Samarth - Monitoring

Need

Monitoring a deployed system in production is an extremely important step.

Lack of monitoring leads to the below issues:

  • Deployed services & servers become black boxes
  • Systems can go down unexpectedly
  • Wait for users to inform about failures
  • Engineers / PMs are escalated to fix issues reactively
  • Constant firefighting
  • Pattern identification is super tough

With monitoring to following advantages are seen:

  • Deployed systems & servers are monitored actively & automatically
  • Systems going down trigger alerts
  • System health degradation can help proactively fix issues
  • With a stabler proactively fixed system we can actively work on features
  • Patterns are identified quickly

Our top goals to setup monitoring for the Samarth systems are:

  • Identify performance of backend systems
  • Setup alerting when a system is degrading or offline

Implementation

Monitoring & alerting for Samarth system is powered by a Grafana + Prometheus system.
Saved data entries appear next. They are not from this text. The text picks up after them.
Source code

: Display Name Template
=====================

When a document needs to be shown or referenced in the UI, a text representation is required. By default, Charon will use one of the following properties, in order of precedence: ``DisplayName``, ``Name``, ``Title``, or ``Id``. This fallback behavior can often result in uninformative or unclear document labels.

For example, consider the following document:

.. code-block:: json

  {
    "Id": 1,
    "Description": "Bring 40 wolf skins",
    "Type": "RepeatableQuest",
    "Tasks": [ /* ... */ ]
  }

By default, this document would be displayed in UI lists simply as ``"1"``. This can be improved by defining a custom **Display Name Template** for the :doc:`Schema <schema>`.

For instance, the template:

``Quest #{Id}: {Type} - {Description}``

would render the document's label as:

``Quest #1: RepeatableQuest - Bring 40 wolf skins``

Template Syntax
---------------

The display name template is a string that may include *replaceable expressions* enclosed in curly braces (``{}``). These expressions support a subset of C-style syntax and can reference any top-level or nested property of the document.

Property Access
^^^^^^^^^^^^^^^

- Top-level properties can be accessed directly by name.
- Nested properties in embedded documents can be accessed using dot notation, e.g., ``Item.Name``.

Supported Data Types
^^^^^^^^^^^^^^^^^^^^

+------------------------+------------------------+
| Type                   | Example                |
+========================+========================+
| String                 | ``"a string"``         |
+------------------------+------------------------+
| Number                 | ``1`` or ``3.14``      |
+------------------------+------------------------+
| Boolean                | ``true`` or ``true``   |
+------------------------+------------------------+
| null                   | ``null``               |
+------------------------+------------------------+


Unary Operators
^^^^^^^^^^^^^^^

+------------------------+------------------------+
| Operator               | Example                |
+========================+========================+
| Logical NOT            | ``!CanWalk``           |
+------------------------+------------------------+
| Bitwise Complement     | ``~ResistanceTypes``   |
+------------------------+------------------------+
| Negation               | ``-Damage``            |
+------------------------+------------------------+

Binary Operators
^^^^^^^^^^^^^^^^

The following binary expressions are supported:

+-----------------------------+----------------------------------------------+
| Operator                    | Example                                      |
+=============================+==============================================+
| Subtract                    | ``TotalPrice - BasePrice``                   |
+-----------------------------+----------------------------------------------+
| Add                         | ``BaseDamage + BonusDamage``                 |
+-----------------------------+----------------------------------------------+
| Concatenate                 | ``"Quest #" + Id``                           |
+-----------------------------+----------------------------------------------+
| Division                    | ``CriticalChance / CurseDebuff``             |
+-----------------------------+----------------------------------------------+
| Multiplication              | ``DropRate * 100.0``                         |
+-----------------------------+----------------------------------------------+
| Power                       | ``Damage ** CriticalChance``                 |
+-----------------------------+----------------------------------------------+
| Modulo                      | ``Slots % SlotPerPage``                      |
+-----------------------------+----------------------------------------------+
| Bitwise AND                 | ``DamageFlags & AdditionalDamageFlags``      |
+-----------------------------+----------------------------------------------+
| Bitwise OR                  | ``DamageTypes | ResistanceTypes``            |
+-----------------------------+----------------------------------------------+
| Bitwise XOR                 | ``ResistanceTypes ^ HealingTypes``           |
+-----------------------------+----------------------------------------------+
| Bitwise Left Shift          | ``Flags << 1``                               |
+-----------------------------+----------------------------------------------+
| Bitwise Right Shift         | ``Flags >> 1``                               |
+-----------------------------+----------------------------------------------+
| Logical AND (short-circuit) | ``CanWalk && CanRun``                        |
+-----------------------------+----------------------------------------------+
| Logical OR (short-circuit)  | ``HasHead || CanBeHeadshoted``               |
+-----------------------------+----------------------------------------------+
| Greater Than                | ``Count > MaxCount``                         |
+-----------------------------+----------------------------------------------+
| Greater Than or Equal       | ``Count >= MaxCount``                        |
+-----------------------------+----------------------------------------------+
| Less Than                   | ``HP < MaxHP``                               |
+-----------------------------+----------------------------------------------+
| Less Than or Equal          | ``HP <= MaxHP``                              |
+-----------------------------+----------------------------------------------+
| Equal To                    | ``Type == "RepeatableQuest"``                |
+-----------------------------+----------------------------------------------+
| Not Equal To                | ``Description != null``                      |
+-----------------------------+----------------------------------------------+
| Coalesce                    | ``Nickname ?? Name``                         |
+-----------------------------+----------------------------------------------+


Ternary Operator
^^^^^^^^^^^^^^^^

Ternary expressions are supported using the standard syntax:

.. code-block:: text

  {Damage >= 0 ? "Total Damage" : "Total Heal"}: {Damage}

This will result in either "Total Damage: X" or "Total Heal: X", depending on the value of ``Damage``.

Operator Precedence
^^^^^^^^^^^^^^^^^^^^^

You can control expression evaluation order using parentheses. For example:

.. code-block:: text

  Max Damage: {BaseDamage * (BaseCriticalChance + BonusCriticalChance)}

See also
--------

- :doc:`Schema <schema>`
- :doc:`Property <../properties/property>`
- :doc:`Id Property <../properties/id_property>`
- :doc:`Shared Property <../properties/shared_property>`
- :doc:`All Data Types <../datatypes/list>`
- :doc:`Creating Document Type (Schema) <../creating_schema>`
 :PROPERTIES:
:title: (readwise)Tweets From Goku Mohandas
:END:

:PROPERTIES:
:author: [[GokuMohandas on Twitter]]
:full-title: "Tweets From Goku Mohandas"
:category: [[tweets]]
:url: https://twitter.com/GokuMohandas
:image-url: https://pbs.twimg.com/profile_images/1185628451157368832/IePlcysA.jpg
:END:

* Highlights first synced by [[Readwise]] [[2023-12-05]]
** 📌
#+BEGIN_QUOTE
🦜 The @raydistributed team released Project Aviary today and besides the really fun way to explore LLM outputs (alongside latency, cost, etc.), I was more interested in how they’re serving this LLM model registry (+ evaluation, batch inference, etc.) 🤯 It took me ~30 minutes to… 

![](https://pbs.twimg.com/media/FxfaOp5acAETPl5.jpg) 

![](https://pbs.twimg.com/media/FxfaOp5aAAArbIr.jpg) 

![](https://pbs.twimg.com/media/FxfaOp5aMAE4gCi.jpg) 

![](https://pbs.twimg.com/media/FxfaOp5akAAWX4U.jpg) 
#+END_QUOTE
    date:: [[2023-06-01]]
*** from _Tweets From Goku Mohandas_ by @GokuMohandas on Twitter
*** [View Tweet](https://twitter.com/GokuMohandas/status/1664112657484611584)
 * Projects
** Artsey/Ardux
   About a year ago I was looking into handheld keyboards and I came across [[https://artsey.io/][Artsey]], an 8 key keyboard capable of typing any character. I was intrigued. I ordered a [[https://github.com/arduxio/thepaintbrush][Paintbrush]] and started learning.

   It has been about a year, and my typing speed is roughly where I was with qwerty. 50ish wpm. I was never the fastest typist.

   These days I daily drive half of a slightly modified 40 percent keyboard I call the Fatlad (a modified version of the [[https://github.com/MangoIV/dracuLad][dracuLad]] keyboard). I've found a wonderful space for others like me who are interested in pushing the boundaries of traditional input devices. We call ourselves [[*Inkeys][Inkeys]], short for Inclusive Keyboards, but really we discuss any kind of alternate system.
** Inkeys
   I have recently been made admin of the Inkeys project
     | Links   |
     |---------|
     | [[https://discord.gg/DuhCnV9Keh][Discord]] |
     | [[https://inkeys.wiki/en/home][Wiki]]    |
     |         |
Grafana and prometheus are industry standards when it comes to production deployment monitoring and alerting. We chose them as they are open source and can be self hosted, which both are important requirements.

Monitoring

Monitoring Working Image Source

Host Monitoring

Host Monitoring

Here we monitor the server processes, load average, uptime, storage, etc..

Services Monitoring

Services Monitoring

Here we monitor the service response times, uptimes and load.

Load Monitoring

Load Monitoring

Here we monitor the load on the host. We use it extensively to see which service / container is consuming how much memory. It helps in identifying unnatural peaks in traffic.

Alerting

We have setup alerting to let us know when:

  • A system is above 80% load
  • A system is low on memory
  • A service goes down

These alerts are linked to our communication channels where devs can proactively check and fix issues rather than having to monitor the grafana dashboard constantly.

Benefits

Monitoring has helped us identify some excessive load issues and proactively fix issues before the system goes down completely. It has also helped us identify large response times from services which we can fix proactively.